**Problem statement:** Span requested from the data below: the line with "Créer un compte" through the line with "фільми не мають", both included. Give only these lines again, exactly, and leave every picture out.

**Source material:**
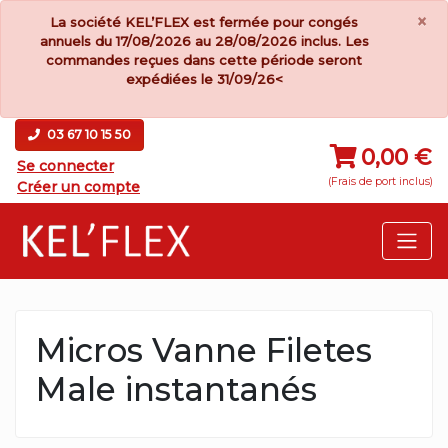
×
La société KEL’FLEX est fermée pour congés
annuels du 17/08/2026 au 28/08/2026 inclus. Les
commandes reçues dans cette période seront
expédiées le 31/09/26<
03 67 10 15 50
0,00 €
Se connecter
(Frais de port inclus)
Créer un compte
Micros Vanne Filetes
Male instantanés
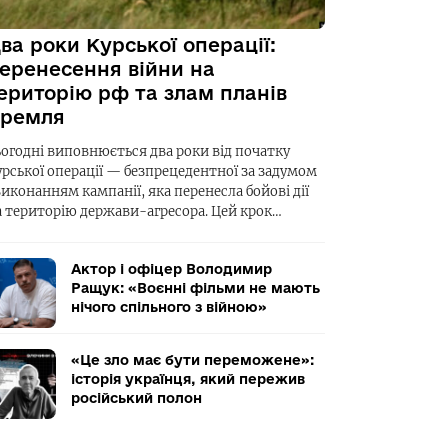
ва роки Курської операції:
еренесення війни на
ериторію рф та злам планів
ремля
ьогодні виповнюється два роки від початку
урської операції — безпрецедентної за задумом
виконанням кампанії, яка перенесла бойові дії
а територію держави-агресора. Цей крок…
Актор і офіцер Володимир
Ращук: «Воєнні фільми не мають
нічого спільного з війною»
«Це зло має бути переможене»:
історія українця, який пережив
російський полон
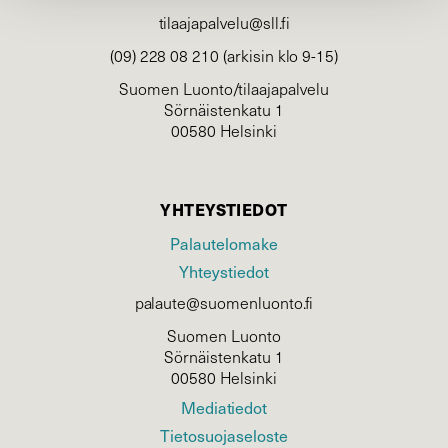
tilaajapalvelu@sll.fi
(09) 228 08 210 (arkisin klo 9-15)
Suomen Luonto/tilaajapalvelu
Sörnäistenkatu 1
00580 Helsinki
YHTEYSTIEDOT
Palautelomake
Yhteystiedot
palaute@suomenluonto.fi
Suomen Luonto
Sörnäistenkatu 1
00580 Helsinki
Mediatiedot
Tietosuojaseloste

---

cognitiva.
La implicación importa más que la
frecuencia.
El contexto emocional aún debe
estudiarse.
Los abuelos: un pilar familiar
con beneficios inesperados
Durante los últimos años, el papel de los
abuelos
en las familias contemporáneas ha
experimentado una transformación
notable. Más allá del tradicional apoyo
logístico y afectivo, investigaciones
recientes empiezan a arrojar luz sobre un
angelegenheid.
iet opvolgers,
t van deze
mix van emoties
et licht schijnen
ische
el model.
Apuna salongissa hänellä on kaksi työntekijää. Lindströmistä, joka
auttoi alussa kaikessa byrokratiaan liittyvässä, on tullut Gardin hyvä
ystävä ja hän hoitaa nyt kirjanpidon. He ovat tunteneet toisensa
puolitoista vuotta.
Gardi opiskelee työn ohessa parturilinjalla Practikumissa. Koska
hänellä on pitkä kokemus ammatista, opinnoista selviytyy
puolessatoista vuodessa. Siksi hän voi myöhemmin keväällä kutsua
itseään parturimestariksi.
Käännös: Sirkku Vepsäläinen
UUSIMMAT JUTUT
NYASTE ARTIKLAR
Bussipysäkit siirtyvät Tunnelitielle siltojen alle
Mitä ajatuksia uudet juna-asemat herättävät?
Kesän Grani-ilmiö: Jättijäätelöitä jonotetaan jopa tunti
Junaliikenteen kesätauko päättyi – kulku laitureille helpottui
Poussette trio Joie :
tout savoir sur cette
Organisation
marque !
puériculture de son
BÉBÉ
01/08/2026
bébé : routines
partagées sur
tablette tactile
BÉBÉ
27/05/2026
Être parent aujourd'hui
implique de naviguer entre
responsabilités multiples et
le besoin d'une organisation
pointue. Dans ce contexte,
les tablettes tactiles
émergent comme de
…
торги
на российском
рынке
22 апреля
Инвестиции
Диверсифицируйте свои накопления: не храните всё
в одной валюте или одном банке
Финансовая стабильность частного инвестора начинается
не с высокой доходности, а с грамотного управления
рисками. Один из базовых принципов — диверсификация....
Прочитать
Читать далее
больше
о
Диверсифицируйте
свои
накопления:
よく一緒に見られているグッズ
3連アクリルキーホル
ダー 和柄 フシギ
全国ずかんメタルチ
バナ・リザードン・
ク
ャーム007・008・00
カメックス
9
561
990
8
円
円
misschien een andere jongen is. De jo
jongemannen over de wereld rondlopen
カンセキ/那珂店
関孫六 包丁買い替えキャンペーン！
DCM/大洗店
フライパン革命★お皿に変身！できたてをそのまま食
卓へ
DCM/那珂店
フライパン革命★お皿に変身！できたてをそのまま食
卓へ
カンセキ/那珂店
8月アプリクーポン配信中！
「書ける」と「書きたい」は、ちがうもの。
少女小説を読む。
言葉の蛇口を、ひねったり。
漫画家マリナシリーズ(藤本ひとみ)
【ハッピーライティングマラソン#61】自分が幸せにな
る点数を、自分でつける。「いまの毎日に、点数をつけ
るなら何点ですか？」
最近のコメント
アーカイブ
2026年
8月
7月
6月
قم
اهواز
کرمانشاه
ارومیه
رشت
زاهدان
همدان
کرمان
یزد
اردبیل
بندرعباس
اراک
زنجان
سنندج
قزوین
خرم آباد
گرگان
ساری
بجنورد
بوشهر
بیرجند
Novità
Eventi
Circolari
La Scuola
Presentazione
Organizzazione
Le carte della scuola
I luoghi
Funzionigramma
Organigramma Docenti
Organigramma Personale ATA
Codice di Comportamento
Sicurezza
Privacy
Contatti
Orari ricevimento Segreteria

==

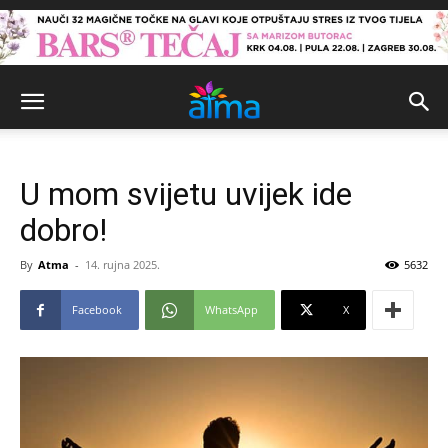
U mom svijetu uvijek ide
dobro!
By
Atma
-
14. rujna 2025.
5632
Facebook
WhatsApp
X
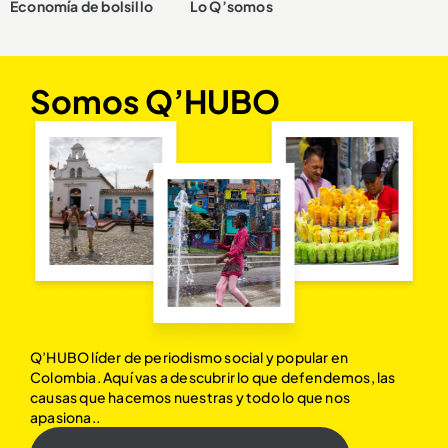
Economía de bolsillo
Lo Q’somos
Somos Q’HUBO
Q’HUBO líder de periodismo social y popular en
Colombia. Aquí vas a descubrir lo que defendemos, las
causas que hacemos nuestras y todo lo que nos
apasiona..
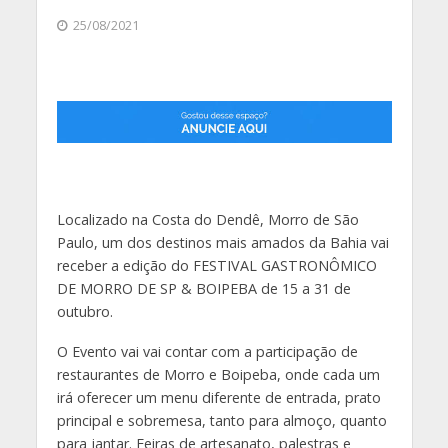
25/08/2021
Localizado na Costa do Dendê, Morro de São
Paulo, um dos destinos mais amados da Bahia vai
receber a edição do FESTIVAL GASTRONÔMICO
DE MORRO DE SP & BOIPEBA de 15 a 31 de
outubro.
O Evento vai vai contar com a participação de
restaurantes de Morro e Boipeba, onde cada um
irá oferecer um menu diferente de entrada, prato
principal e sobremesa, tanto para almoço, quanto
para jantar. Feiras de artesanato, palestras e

**Finished exercise:**
Créer un compte
Micros Vanne Filetes
Male instantanés
ва роки Курської операції:
еренесення війни на
ериторію рф та злам планів
ремля
ьогодні виповнюється два роки від початку
урської операції — безпрецедентної за задумом
виконанням кампанії, яка перенесла бойові дії
а територію держави-агресора. Цей крок…
Актор і офіцер Володимир
Ращук: «Воєнні фільми не мають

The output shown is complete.